This invention relates to cathode ray oscilloscopes (CROs) in general and, in particular, to a sweep generator for generating a sawtooth sweep signal for application, typically as a time base, to a deflection system of a cathode ray tube (CRT) forming a part of the CRO. The invention pertains more specifically to such a sweep generator featuring provisions for eliminating the small, rapid variations in the CRT waveform display which are known to the specialists as jitter.
In a typical conventional sweep generator (shown in FIG. 1 of the drawings attached hereto), a sweep gate as in the form of a flip flop responds to the first incoming trigger pulse after a holdoff signal has acquired a predetermined state, as by going low. The sweep gate when so set causes a sawtooth generator to generate a sweep ramp, which is applied to the deflection plates (usually horizontal) of the CRT to give a beam displacement across the screen.
A problem with this type of sweep generator is that the sweep gating flip flop becomes unstable in operation a trigger pulse is supplied concurrently with the moment when the holdoff signal goes low. The unstability of the sweep gating flip flop manifests itself as the jitter of the display on the CRT screen.

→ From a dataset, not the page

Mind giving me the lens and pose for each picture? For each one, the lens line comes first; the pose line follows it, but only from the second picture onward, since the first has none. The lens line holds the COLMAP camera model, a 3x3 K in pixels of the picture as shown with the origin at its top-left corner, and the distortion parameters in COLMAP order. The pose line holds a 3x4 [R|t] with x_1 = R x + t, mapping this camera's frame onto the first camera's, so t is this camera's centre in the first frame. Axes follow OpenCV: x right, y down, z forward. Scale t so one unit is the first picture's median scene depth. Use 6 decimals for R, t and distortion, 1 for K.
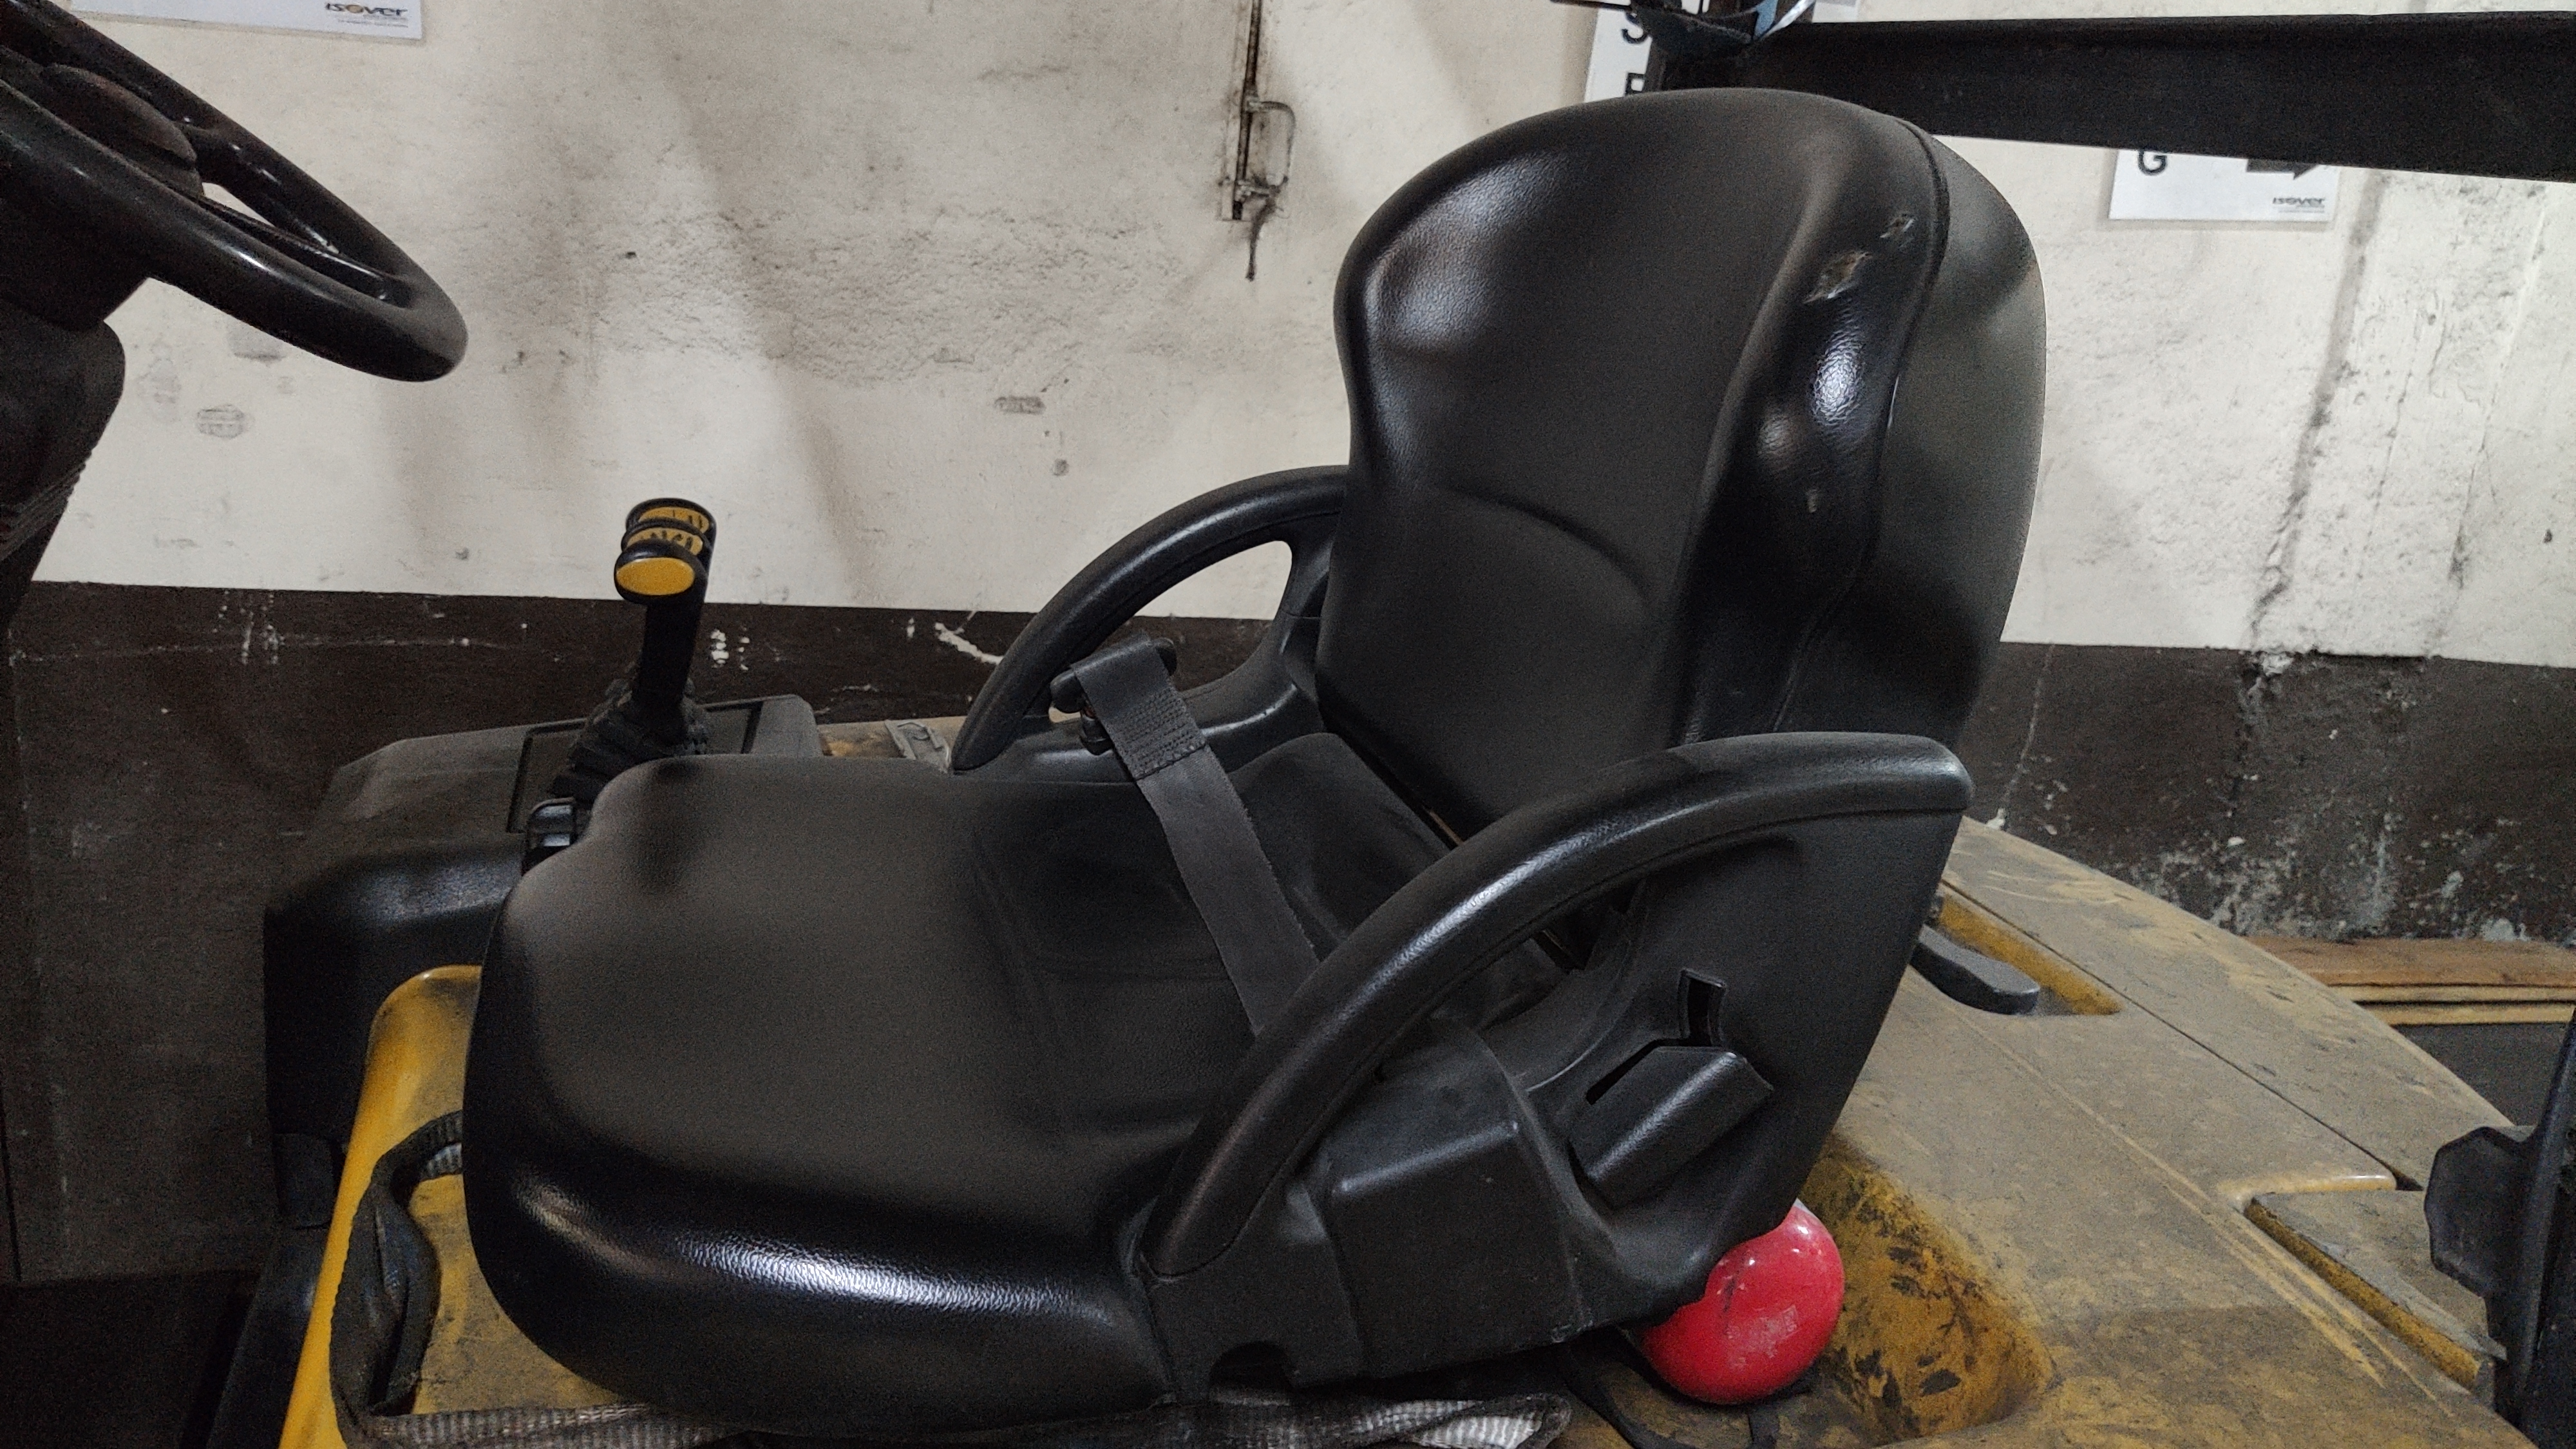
lens RADIAL K [[2080.3, 0, 1291.4], [0, 2080.3, 743.3], [0, 0, 1]] dist [0.002746, -0.035499]
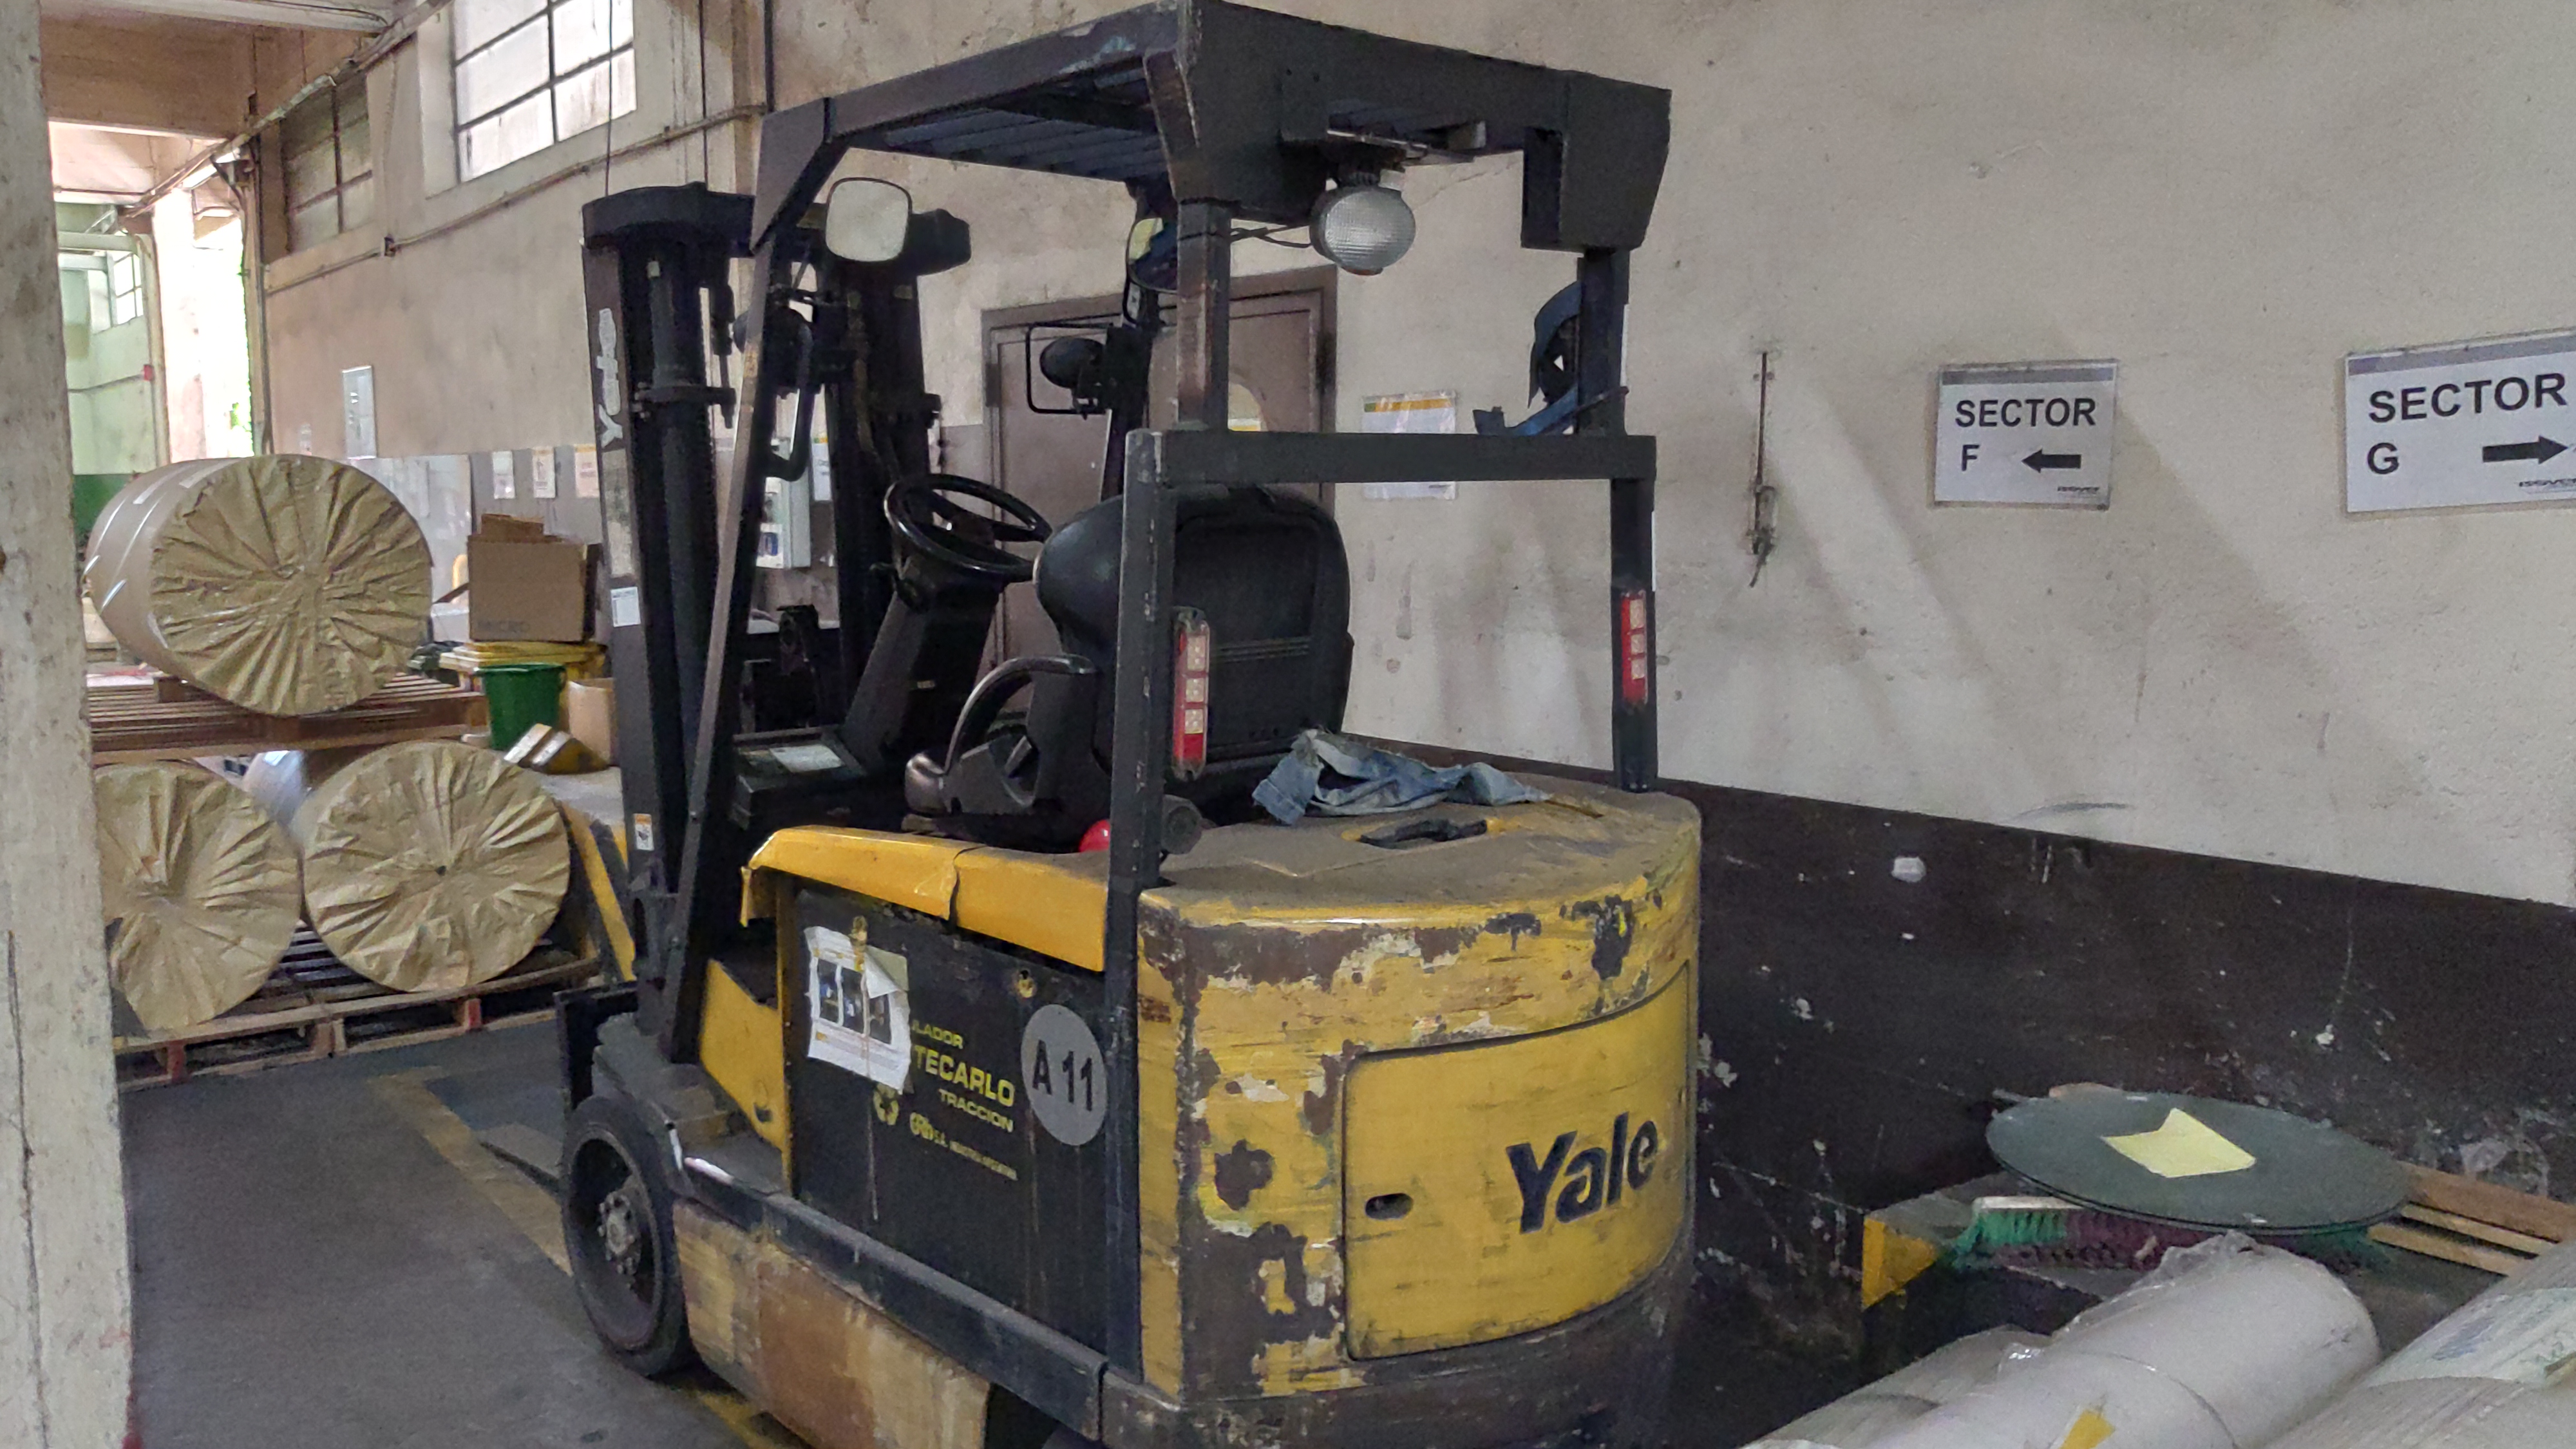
lens RADIAL K [[2080.3, 0, 1296.6], [0, 2080.3, 725.3], [0, 0, 1]] dist [0.002746, -0.035499]
pose [[0.410433, 0.008174, -0.911854, 1.206506], [-0.231832, 0.968040, -0.095673, 0.118689], [0.881929, 0.250664, 0.399210, 0.017898]]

One known expedient for eliminating the jitter has been to connect a tunnel diode between the output line of the holdoff circuit and ground for a faster switching speed. A change in value of the holdoff signal will concur less with the trigger pulses, so that jitter will become less pronounced. However, the tunnel diode is expensive, thermally unstable, and not fully reliable in operation.
Another conventional remedy for the problem has been the use of two sweep gating flip flops (FIG. 2). Both flip flops directly input the trigger pulses. The first flip flop further has a reset input connected to the holdoff circuit, whereas the second flip flop has a reset input connnected to the first flip flop and has an output connected to the sawtooth generator. The second flip flop causes the sawtooth generator to produce a sweep ramp in response to the second trigger pulse after the holdoff signal has gone low. Since the second flip flop is thus never triggered at the same time when the holdoff signal goes low, no jitter is to take place due to this reason.
However, the above second conventional solution has the following weaknesses:
1. Two flip flops are required that can both respond to the trigger pulses of a high recurrence rate.
2. The trigger circuit must feed the two flip flops with one and the same trigger signal.
3. In high frequency operation a setup time of approximately one nanosecond is required from the moment the second flip flop is released from the reset state to the moment it becomes capable of accepting trigger pulses. Another approximately one nanosecond is required from the moment the first flip flop is triggered to the moment its output changes accordingly. Thus the second flip flop tends to become unstable in operation at a frequency of approximately 500 megahertz, a reciprocal of the sum (about two nanoseconds) of the above two delay periods. This unstable operation of the second flip flop has frequently resulted in jitter in the neighborhood of that frequency.